Columnar storage is slated to become the default storage format for mime-types 3.0, but until that is released, the default is still to use the JSON storage format. As such, columnar storage can only currently be loaded at an application level with the following specification in the application Gemfile:

gem 'mime-types', require: 'mime/types/columnar'

Projects that do not use Bundler, and libraries that wish to suggest this behaviour to applications are encouraged to require this directly, but only if you specify a dependency on mime-types 2.6.

require 'mime/types/columnar'

Although this require will not be necessary after mime-types 3, it will work through at least version 4 and possibly beyond.

Note that the new Columnar class (MIME::Type::Columnar) and module (MIME::Types::Columnar) are considered private variant implementations of MIME::Type and MIME::Types and the specific implementation should not be relied upon by consumers of the mime-types library. Instead, depend on the public implementations only.

Cached Storage

Since version 2.0, mime-types has supported a cache of MIME types based on Marshal.dump. The cache is invalidated for each released version of mime-types so that version 2.5 is not reused for version 2.6. If the environment variable RUBY_MIME_TYPES_CACHE is set to a cache file, mime-types will attempt to load the MIME type registry from the cache file. If it cannot, it will load the types normally and then saves the registry to the cache file.

The current mime-types cache is not compatible with the columnar storage format. This will be resolved for mime-types 3.

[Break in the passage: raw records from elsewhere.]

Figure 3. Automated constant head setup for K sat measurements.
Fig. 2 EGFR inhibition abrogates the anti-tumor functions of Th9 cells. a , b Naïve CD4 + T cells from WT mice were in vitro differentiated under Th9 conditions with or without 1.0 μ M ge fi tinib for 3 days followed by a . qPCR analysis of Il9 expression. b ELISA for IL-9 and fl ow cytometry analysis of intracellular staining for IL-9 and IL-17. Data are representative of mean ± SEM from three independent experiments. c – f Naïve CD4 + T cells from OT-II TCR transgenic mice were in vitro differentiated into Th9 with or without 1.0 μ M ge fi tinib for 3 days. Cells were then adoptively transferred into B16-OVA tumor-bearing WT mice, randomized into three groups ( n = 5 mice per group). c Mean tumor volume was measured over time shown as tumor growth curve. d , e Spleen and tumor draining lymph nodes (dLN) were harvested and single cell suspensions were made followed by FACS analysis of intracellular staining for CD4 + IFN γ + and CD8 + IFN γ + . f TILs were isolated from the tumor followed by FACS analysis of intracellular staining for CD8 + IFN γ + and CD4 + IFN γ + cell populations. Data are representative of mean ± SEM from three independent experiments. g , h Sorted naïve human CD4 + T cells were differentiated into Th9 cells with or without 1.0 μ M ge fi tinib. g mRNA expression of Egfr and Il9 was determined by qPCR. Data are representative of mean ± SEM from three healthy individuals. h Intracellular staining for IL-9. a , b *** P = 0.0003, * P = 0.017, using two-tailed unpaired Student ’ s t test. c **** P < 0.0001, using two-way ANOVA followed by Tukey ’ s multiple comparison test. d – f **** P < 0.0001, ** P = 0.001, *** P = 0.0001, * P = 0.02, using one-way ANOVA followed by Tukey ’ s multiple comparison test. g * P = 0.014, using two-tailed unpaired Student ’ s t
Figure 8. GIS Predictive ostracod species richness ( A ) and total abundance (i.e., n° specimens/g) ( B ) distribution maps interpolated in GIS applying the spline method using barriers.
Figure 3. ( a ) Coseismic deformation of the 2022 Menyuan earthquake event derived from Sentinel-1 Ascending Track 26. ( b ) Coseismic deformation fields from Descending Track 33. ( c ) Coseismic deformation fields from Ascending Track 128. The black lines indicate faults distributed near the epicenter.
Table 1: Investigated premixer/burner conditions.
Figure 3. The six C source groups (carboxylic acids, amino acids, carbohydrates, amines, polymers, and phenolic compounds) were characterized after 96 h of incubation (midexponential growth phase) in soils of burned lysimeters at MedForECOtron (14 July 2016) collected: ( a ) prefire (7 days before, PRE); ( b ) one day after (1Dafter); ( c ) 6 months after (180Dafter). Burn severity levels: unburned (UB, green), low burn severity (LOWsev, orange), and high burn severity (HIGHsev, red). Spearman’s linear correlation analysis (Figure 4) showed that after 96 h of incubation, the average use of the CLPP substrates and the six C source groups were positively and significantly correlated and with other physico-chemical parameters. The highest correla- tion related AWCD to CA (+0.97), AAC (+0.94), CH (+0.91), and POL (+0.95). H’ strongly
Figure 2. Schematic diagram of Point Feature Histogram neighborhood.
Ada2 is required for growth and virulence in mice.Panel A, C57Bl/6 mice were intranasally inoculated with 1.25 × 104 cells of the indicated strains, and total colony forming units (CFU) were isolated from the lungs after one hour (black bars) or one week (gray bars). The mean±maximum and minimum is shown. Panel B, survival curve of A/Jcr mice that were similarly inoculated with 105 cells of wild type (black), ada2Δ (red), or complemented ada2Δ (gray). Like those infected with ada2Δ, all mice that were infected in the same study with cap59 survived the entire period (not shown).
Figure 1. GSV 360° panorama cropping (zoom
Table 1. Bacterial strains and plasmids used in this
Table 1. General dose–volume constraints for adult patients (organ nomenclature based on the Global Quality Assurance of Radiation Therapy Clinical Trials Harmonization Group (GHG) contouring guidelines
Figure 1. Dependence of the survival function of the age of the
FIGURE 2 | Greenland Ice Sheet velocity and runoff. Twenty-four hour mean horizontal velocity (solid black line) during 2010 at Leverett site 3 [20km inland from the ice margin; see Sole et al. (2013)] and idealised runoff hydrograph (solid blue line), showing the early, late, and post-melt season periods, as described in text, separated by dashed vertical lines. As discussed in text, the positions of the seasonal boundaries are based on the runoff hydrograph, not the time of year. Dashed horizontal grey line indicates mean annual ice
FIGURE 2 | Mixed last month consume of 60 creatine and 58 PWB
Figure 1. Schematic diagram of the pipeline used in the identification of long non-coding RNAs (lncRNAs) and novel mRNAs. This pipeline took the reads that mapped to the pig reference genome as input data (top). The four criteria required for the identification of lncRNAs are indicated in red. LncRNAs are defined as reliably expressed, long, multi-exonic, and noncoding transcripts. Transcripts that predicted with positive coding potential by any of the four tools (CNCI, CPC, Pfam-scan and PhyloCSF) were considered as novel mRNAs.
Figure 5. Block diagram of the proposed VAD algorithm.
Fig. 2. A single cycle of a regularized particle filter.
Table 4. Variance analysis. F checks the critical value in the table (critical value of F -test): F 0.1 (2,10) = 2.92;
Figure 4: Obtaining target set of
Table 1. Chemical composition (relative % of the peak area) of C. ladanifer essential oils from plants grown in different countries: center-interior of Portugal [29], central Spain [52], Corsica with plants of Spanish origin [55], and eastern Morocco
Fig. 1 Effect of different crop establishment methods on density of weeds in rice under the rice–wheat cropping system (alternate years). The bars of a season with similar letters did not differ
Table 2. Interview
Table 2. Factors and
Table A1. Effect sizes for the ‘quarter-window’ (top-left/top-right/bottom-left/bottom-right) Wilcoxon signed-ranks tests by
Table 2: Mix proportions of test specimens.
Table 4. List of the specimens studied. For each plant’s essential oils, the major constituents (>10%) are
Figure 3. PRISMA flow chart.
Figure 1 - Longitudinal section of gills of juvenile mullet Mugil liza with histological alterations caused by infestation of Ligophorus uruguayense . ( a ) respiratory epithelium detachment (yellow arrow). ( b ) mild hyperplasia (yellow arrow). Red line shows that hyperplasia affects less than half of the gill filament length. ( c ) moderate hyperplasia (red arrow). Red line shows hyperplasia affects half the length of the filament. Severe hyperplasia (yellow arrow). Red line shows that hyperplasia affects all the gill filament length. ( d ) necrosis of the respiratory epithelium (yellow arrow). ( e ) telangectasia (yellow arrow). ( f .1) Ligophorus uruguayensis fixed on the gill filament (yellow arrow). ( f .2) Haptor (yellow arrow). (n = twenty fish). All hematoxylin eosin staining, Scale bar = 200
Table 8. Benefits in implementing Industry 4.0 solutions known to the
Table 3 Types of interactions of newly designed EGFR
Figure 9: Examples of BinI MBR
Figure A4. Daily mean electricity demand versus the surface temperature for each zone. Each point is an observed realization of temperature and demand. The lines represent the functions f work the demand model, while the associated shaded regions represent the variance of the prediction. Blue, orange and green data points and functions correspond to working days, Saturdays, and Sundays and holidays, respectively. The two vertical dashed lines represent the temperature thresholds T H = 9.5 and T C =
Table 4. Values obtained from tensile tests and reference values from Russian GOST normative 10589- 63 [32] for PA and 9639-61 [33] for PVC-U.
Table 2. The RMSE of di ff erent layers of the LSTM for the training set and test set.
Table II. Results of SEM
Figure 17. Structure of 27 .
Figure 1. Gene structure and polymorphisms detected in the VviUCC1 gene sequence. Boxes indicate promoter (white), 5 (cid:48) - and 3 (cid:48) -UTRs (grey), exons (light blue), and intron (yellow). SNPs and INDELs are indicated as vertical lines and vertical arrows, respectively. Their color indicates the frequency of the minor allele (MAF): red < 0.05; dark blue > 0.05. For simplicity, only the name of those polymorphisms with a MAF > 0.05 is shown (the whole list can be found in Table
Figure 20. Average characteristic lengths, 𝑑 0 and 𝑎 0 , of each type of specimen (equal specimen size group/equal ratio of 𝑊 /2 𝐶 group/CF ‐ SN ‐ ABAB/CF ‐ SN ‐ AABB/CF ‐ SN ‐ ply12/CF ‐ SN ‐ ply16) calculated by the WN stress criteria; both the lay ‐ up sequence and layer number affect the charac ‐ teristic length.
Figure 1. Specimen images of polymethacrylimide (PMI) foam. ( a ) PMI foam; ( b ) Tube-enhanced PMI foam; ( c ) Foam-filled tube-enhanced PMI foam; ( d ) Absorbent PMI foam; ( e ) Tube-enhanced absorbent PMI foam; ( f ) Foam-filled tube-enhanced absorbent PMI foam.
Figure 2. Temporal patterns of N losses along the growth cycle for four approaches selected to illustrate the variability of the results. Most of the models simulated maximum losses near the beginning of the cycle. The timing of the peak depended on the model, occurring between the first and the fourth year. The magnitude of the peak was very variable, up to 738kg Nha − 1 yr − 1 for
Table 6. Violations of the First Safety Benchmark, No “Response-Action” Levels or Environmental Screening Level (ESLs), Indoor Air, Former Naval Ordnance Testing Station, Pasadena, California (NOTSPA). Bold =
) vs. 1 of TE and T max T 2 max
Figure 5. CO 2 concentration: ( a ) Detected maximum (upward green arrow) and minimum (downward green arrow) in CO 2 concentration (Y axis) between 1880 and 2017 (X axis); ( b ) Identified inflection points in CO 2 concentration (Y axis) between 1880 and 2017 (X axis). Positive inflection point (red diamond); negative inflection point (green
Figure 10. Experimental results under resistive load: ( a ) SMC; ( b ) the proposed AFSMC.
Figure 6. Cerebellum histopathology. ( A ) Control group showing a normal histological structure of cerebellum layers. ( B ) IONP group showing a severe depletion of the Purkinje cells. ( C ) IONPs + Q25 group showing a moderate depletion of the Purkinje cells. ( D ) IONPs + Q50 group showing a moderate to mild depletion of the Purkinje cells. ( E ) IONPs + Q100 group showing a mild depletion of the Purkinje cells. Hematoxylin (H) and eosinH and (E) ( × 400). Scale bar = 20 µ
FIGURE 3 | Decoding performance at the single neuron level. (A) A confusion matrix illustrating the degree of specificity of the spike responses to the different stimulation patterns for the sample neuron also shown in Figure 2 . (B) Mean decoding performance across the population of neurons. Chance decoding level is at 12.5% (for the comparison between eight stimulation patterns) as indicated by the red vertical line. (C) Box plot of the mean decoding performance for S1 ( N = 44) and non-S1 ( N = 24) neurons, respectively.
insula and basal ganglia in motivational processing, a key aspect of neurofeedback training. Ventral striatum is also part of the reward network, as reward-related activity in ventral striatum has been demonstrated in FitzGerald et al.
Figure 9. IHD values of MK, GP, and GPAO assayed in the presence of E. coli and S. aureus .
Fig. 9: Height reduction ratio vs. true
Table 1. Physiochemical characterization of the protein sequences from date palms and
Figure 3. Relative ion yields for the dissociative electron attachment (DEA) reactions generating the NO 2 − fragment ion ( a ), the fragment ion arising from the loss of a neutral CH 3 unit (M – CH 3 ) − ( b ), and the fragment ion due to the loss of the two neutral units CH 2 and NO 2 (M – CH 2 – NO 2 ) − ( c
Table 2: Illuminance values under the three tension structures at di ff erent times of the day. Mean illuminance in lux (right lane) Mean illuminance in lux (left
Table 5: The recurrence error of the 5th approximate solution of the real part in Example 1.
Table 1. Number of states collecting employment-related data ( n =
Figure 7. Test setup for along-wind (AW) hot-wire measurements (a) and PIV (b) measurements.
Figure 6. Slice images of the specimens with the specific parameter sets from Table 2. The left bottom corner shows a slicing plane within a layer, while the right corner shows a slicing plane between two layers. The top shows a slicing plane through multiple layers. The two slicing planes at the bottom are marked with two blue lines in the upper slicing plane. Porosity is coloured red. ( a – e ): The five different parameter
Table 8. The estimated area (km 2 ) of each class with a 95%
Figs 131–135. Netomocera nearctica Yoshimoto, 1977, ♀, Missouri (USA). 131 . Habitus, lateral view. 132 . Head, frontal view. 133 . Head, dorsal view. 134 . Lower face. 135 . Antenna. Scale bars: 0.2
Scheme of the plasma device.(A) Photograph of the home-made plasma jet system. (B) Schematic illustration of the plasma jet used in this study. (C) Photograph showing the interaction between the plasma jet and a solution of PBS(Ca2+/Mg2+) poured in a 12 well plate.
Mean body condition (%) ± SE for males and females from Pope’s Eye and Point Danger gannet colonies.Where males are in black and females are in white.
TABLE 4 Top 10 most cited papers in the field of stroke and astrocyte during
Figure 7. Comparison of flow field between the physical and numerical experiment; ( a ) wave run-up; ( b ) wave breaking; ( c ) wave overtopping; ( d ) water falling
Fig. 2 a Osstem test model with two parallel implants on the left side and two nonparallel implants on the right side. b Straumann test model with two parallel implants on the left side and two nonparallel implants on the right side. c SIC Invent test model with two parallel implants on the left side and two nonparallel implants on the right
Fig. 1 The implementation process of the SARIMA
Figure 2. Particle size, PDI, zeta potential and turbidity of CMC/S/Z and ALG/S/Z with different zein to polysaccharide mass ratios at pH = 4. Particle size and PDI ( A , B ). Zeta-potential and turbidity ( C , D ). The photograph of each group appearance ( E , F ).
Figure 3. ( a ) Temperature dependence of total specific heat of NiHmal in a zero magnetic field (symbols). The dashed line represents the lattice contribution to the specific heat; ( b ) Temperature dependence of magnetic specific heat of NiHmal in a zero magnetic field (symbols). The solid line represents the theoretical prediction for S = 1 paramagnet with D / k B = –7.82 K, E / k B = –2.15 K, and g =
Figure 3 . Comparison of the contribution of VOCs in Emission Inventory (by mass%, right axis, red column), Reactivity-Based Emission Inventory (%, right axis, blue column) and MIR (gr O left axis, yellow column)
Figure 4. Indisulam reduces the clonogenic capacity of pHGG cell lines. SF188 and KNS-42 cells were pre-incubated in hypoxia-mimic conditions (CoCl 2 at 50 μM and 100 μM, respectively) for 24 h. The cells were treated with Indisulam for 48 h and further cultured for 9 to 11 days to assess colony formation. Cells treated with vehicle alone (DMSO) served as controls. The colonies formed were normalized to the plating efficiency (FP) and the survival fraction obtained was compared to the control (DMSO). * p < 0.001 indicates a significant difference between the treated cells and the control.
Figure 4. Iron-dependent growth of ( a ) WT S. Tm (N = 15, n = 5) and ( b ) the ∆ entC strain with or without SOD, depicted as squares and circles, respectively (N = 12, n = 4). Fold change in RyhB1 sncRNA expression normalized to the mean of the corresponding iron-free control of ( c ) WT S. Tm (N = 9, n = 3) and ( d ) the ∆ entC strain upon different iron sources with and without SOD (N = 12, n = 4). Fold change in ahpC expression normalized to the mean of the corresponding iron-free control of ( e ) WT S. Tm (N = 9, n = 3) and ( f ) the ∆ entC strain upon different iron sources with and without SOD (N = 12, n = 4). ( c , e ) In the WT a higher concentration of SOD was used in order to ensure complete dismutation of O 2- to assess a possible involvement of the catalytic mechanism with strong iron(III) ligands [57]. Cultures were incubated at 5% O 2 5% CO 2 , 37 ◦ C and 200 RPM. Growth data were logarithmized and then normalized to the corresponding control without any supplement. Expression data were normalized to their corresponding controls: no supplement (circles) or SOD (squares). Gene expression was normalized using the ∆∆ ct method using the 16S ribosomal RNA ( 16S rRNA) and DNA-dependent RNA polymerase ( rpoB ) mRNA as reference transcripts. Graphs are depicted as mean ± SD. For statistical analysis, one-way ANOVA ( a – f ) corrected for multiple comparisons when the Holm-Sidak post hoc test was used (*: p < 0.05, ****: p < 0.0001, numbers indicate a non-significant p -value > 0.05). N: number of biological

mime-types Modified Semantic Versioning

The mime-types library has one version number, but this single version number tracks both API changes and registry data changes; this is not wholly compatible with all aspects of Semantic Versioning; removing a MIME type from the registry could be considered a breaking change under some interpretations of semantic versioning (as lookups for that particular type would no longer work by default).

mime-types uses a modified semantic versioning scheme. Given the version MAJOR.MINOR:

  1. If an incompatible API (code) change is made, the MAJOR version will be incremented, MINOR will be set to zero, and PATCH will be reset to the implied zero.

  2. If an API (code) feature is added that does not break compatibilty OR if there are MIME types added, removed, or changed in the registry, the MINOR version will be incremented and PATCH will be reset to the implied zero.

  3. If there is a bugfix to a feature added in the most recent MAJOR.MINOR release, OR if purely typographical errors are fixed in MIME types, the implied PATCH value will be incremented resulting in MAJOR.MINOR.PATCH.

In practical terms, there should be a MINOR release roughly monthly to track updated or changed MIME types from the official IANA registry. This does not indicate when new API features have been added, but all minor versions of mime-types 2.x will be backwards compatible; the interfaces marked deprecated will be removed in mime-types 3.x.